+++ Document segment +++
By whatever criteria we apply, divorce and remarriage is a cause for serious concern and reflection. Apart from anything else we may be making ourselves adulterers.
Now don’t get me wrong, I am sure few if any believers divorce without a great deal of heartache and soul-searching. Over the last thirty years, I have known a good number of Christian couples who have divorced and none did so lightly. Divorce for all was traumatic. It rocked all involved to the roots of their being. Those divorces I have witnessed close-up have been truly tragic and destructive events. No-one emerged unscathed. I feel deeply for those who experience divorce and pray that God will preserve Christian marriages and his people from the devastation that is divorce. I hope my concerns are not without compassion to those caught up in a divorce, especially those who find themselves there through no fault of their own.
Again, I am not so much thinking of the divorcing couples themselves as the culture in our churches that sanctions it (and remarriage). For one thing, the assumption is that divorced people are naturally free to remarry. In fact, any suggestion that divorced folks should remain single thereafter is likely to shock. At one time, the very idea of remarriage would have occasioned outrage, now outrage is likely to flow from any querying of the legitimacy of remarriage. The person ‘out in the cold’ is not the one who remarries but the one who remonstrates. The climate is utterly different.
Not so long ago, remarriage (by Christians) on what were considered biblically acceptable grounds were quiet affairs. Those remarrying realized, at best, remarriage implied previous failure and remarriage was on sufferance (divine forbearance) rather than a cause for celebration. Now remarriage is celebrated as enthusiastically as an initial marriage. There seems little sensibility to its irregularity and incongruity.
Few seem to see the anomaly. Fresh ’til death do us part’ vows – generally before God – are taken, the very undertaking of which only serves to demonstrate the failure to honour such vows of commitment in a previous marriage. Can Christians celebrate this contradiction? Can they witness with equanimity new vows that make a mockery of old ones, join in the banter and celebrations that follow, and blithely forget the trail of destruction and disobedience that has led to this point? Of course, each must decide for himself whether to attend a remarriage that has little biblical sanction. Various factors come into play in deciding. However, when I hear Christians speaking with unreserved delight about dubious remarriages, I begin to wonder where the Lordship of Christ features in our thinking. Would we be so unalloyed in our pleasure at a same-sex wedding? Would we celebrate an adulterous affair entered (remembering Jesus stigmatizes many remarriages as legalized adultery)?
I am told that I am too hard. Of course the divorced person must remarry. Am I going to sentence him/her to a life of singleness? Surely this does not reflect the love and acceptance of Christ. I am always slightly bemused by this reasoning. I think of countless men and women who have not found a Christian partner in life and rather than marry a non-Christian have remained unmarried. Somehow for them this is just par for the course but the poor divorcee must have our full support in remarrying. The logic doesn’t stack up. There are worse things than going through life single. I guess the marriage that led to divorce became such a thing. In any case the believer does not live with happiness in this life his chief goal and need. He lives for the life to come – for the coming Kingdom of God (in which there will be no marriage). Thus we read:
Matt 19:10-12 (ESV)
+++ Supplied data +++
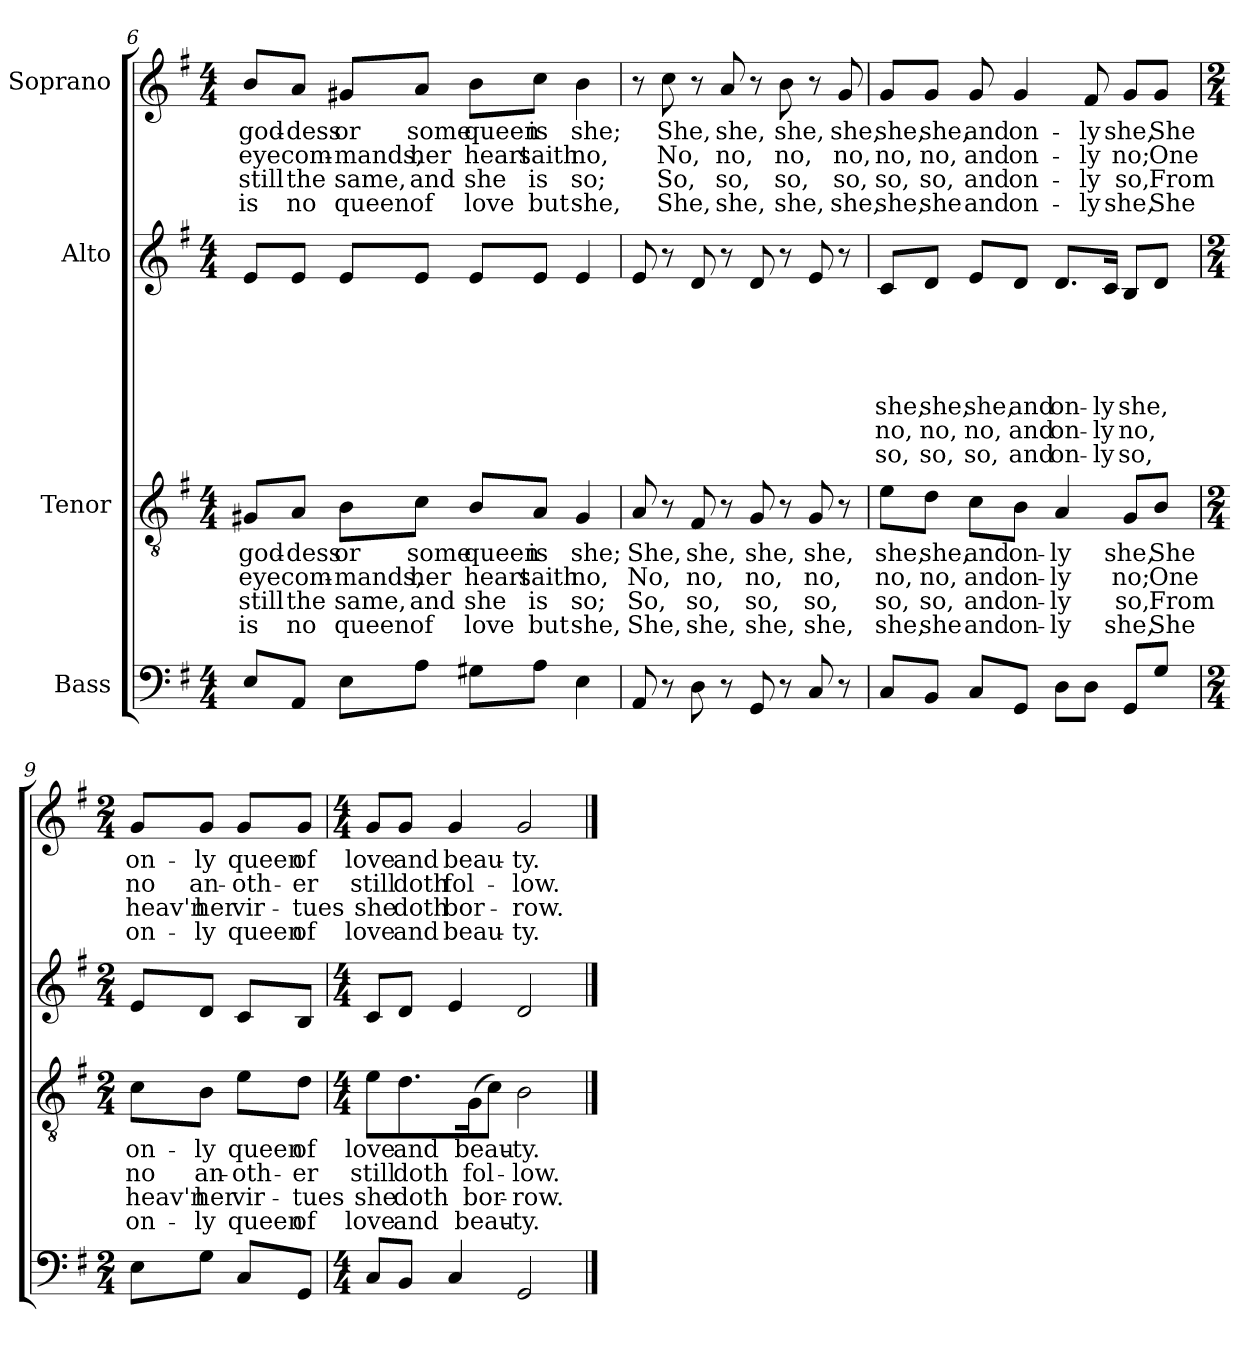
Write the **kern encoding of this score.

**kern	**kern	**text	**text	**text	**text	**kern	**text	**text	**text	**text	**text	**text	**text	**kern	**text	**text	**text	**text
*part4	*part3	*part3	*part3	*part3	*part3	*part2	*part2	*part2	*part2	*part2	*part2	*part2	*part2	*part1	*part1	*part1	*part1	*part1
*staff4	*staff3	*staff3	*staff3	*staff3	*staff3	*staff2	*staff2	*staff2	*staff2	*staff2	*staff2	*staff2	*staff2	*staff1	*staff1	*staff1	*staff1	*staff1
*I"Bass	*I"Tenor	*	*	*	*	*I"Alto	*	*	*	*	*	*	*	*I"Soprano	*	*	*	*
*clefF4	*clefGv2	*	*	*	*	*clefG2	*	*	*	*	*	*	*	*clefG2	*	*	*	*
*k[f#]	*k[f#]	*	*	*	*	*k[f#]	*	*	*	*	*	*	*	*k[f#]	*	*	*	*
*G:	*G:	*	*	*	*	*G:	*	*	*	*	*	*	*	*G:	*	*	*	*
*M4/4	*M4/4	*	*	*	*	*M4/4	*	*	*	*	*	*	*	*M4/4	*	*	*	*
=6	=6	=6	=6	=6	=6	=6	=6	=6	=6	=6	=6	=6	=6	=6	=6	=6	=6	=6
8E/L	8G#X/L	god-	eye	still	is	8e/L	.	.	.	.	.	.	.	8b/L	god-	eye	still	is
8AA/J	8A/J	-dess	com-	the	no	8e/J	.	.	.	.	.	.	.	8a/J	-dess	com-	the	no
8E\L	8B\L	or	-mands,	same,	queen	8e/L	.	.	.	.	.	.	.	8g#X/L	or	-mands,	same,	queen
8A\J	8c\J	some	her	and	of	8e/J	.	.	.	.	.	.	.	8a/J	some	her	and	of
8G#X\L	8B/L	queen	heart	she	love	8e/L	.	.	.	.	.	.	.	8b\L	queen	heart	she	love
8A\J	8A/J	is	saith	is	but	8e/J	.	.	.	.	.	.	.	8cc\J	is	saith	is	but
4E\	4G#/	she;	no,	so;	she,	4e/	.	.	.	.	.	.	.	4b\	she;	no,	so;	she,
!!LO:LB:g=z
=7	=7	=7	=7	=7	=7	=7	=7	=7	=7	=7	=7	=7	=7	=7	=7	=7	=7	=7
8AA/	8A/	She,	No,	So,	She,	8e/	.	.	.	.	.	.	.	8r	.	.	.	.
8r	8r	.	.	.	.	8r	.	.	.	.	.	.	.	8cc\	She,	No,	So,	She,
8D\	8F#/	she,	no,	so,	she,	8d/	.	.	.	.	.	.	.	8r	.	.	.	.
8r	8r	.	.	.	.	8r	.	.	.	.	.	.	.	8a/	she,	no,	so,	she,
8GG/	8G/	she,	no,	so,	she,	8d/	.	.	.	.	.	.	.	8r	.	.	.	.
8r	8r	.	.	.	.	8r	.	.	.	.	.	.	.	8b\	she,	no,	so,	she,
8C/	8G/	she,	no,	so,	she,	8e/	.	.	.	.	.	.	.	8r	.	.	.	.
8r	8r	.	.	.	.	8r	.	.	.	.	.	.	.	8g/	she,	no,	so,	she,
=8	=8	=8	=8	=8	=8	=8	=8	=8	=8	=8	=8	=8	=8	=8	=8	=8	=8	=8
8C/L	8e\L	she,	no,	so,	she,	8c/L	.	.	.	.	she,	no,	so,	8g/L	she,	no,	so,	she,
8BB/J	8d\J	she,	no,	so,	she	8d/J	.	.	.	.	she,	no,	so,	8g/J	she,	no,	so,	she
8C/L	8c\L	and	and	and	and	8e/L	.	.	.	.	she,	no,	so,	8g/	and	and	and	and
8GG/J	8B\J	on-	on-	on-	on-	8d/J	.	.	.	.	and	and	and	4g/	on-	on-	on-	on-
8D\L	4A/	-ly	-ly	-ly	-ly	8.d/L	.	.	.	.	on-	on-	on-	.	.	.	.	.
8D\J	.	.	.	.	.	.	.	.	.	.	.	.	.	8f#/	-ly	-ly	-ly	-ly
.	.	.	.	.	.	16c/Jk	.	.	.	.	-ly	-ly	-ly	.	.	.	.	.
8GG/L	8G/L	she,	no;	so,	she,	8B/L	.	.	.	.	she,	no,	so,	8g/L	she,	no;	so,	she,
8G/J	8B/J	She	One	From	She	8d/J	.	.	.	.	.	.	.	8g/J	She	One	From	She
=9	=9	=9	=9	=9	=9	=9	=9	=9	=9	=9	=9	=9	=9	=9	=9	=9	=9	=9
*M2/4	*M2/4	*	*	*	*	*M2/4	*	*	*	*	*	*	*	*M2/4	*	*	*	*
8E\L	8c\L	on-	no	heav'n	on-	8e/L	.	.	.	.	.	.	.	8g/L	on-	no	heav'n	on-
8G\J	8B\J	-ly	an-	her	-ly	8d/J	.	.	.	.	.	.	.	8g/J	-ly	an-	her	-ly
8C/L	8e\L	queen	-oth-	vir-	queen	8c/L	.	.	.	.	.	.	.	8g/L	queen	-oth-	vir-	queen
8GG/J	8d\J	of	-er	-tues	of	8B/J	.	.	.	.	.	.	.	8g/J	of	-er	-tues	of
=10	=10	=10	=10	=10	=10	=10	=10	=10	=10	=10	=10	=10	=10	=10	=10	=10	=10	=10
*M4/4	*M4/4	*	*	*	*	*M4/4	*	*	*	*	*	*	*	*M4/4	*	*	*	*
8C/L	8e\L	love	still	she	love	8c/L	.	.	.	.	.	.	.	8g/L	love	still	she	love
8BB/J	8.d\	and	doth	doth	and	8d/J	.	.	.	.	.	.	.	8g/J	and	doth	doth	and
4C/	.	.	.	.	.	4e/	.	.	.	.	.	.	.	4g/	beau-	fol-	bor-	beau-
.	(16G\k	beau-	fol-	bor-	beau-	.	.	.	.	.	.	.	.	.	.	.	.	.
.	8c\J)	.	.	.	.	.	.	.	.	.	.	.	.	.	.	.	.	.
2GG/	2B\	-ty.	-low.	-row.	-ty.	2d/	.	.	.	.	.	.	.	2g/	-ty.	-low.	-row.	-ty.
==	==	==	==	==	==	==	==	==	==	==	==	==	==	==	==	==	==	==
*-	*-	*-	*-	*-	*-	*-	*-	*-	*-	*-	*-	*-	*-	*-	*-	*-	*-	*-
+++
◆ What to work on:
- A) Determine how many lines in the rows contain the string "kern", and give only that number.
- B) Write a continuation of the essay on divorce and remarriage, beginning after its final line.
The text and the rows were taken from unrelated sources.

◆ Per-task answers:
- A) 2

- B)
The disciples said to him [Jesus], “If such is the case of a man with his wife, it is better not to marry.” But he said to them, “Not everyone can receive this saying, but only those to whom it is given. For there are eunuchs who have been so from birth [perhaps homosexuals] , and there are eunuchs who have been made eunuchs by men, and there are eunuchs who have made themselves eunuchs for the sake of the kingdom of heaven. Let the one who is able to receive this receive it.”
For some, commitment to the Kingdom of God means they will remain unmarried and this certainly includes, homosexually inclined people who feel unable to enter a heterosexual marriage, those who do not find a Christian partner, and those who separate from their partner on unbiblical grounds and for whom remarriage (and probably divorce) is expressly forbidden by Christ, their King.
We are far removed from this kind of thinking in many of our churches today. So accepted is divorce and remarriage that it is possible to do/be both and to hold a position of leadership in a local church – another ‘norm’ expressly forbidden in Scripture.
1Tim 3:1-7 (ESV)
The saying is trustworthy: If anyone aspires to the office of overseer, he desires a noble task. Therefore an overseer must be above reproach, the husband of one wife, sober-minded, self-controlled, respectable, hospitable, able to teach, not a drunkard, not violent but gentle, not quarrelsome, not a lover of money. He must manage his own household well, with all dignity keeping his children submissive, for if someone does not know how to manage his own household, how will he care for God’s church? He must not be a recent convert, or he may become puffed up with conceit and fall into the condemnation of the devil. Moreover, he must be well thought of by outsiders, so that he may not fall into disgrace, into a snare of the devil.
Notice that what is an ‘ought’ for all Christians is a ‘must’ for spiritual leaders. Leaders (elders) must be ‘above reproach’. Notice too what the first example of being ‘above reproach’ is; he must be ‘the husband of one wife’. Paul’s point is that while people may be converted and become part of the church with ‘anomalous’ relationships (perhaps polygamous marriage or perhaps an unlawful remarriage) such believers should not hold office in the church. The anomalous relationship (that could not be undone) debarred them from public leadership in the church because it was a poor witness to the world and poor example other believers.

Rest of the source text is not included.